*** Opening of Text section ***

Archive for the ‘Barry Letts’ Category

Barry Letts (1989)

October 10, 2009

Barry Letts, who died yesterday, is one of the most important figures in ‘Doctor Who’ history. Without the success of his and Terrance Dicks’ early Jon Pertwee seasons, the show would likely not have reached its tenth anniversary. When they took over in 1970, few in the BBC expected the programme to last more than one more year. Barry Letts remained involved with the show, in various capacities, for a decade, and then went on to a successful career directing, among other things, episodes of ‘Brookside’ and ‘EastEnders’. He was also a regular at ‘Doctor Who conventions. In this DWM interview from 1989, he talks about his entry into television, his time on ‘Doctor Who’ and his thoughts on the show’s cancellation at the end of the 80’s.

Starting Out

“When I got into television, I was just fascinated by the whole process of directing and whenever I could I was up in the gallery watching what was going on. I directed episode of ‘The Newcomers’, which I knew well because I’d written for it; I’d been a writer for television since 1960. Because I’d got on ‘The Newcomers’ treadmill, the BBC took up my contract and I stayed there for another 18 years. I’d been a director a month short of three years when I took on the job of producing ‘Doctor Who’, which was slightly unusual. To be honest, I think I was asked to do it be cause nobody else wanted it, as the programme was on the skids. They didn’t think it would last more than a year, but I was to try it and see how it went. I arrived in the office, Derrick Sherwin had already gone and there I was – Producer. They just threw me in at the deep end!

*** Close of Text section ***

**What you need to do**
From the Barry Letts text above, write out the passage that begins with the words "Starting Out" and stops after the words "the deep end!", copying it word for word.

*** Opening of Information provided ***

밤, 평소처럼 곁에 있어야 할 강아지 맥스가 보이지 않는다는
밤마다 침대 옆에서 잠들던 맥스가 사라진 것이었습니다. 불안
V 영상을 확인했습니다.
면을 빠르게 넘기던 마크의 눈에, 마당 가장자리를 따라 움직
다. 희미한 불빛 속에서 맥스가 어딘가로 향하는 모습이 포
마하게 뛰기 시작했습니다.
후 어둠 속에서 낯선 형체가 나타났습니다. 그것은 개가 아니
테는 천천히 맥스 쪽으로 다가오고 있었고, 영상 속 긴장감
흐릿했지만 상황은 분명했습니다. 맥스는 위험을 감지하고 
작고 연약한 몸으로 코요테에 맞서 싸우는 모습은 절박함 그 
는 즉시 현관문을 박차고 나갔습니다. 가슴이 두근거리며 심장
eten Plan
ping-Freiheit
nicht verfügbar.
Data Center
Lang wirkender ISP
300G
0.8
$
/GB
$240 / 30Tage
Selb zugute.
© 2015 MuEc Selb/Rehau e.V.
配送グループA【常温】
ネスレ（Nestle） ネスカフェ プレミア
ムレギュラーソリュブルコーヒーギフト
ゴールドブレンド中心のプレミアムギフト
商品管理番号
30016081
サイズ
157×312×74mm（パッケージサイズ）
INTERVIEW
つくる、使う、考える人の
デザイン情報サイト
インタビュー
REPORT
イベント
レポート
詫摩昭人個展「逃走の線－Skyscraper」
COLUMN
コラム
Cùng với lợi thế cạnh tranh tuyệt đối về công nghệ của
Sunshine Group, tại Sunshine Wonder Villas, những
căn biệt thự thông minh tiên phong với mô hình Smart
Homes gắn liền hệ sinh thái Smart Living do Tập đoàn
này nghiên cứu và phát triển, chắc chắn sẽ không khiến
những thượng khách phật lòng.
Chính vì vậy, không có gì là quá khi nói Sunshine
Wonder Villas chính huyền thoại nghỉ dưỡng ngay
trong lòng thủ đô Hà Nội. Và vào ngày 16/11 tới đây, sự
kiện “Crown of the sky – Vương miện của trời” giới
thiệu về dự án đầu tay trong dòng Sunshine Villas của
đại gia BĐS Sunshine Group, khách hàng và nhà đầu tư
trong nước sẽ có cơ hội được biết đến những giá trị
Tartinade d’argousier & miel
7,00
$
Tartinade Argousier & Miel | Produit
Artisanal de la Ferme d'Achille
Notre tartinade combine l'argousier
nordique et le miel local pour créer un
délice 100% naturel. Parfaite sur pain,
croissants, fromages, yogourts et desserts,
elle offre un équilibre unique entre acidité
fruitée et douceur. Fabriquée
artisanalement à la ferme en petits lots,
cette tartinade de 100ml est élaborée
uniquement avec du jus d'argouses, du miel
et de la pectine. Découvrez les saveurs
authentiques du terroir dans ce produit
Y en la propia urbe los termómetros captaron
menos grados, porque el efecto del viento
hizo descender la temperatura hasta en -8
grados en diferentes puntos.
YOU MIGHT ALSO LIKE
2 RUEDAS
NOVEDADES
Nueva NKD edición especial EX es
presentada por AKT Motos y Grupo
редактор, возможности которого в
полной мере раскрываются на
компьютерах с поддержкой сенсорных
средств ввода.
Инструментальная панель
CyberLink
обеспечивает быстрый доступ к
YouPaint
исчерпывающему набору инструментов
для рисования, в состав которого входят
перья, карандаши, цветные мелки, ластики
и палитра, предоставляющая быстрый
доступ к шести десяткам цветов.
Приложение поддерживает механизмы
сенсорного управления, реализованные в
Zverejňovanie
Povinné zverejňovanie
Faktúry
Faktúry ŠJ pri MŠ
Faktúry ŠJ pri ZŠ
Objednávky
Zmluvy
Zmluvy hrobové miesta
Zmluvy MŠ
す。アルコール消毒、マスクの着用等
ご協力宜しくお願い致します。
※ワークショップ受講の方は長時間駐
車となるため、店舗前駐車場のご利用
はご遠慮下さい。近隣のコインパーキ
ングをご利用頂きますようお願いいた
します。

*** Close of Information provided ***

**Exercise output**
Starting Out

“When I got into television, I was just fascinated by the whole process of directing and whenever I could I was up in the gallery watching what was going on. I directed episode of ‘The Newcomers’, which I knew well because I’d written for it; I’d been a writer for television since 1960. Because I’d got on ‘The Newcomers’ treadmill, the BBC took up my contract and I stayed there for another 18 years. I’d been a director a month short of three years when I took on the job of producing ‘Doctor Who’, which was slightly unusual. To be honest, I think I was asked to do it be cause nobody else wanted it, as the programme was on the skids. They didn’t think it would last more than a year, but I was to try it and see how it went. I arrived in the office, Derrick Sherwin had already gone and there I was – Producer. They just threw me in at the deep end!